La mujer le observó. Ricky sabía que la respuesta debería ser no, que no lo recordaba, pero la habían educado mejor que a su marido, de modo que contestó:
– Por supuesto, señor…
– Doctor -indicó él-. Pero llámeme Ricky. -Le estrechó la mano y le entregó la botella de vino-. Le debía esto a su marido.
Hicimos unos negocios juntos hará un año y quería darle las gracias y recordarle el éxito del caso.
– Vaya -exclamó ella mientras tomaba la botella, algo perpleja-. Gracias, doctor…
– Ricky -insistió-. Él se acordara.
Se volvió y, con un ligero saludo, se marchó por el camino de entrada hacia el coche de alquiler. Había visto todo lo que quería, averiguado todo lo que quería. Merlin había forjado una bonita vida para su familia. Una vida que prometía ser mucho más bonita en el futuro. Pero esa noche, por lo menos, Merlin no dormiría después de descorchar el vino. Sin duda le sabría amargo. Es lo que tiene el miedo.

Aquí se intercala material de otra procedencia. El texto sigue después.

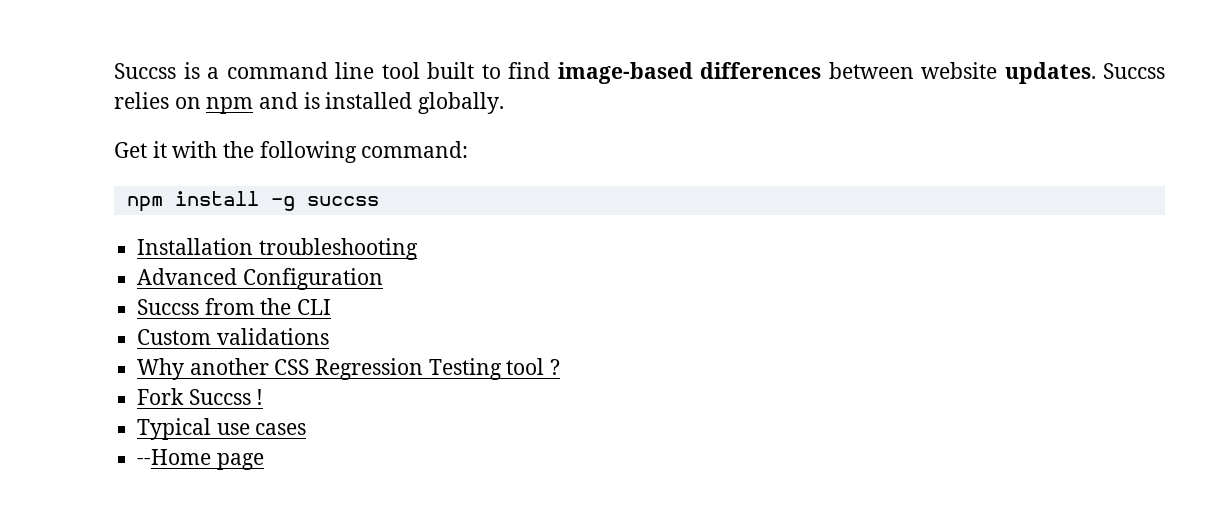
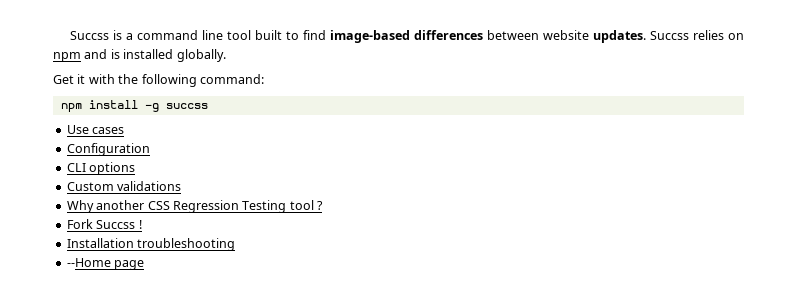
[137,238,418,260] [137,268,383,290] [137,298,292,315] Installation troubleshooting // Advanced Configuration // Succss from the -> [66,125,125,134] [66,143,150,156] Use cases // Configuration //
(332, 307) none -> [89,162,136,175] options
[137,418,307,440] Typical use cases -> [66,238,236,251] Installation troubleshooting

Pensó en visitar también a Virgil pero, en lugar de eso se limitó a encargar en una floristería que le entregaran una docena de lirios en el plató donde había logrado un papel, pequeño pero importante, en una producción costosa de Hollywood. Ricky había averiguado que era un buen papel y que, silo hacía bien, podría reportarle otros mucho mejores en el futuro, aunque Ricky dudaba que interpretara nunca un personaje más interesante que Virgil. Unos lirios blancos eran perfectos. Normalmente suelen enviarse a un funeral con una nota de pésame. Supuso que ella lo sabría. Hizo envolver el ramo con una cinta de raso negro y adjuntó una tarjeta que rezaba sólo:
Todavía pienso en ti.
DOCTOR S.
Se había convertido en un hombre de muchas menos palabras, admitió para sí.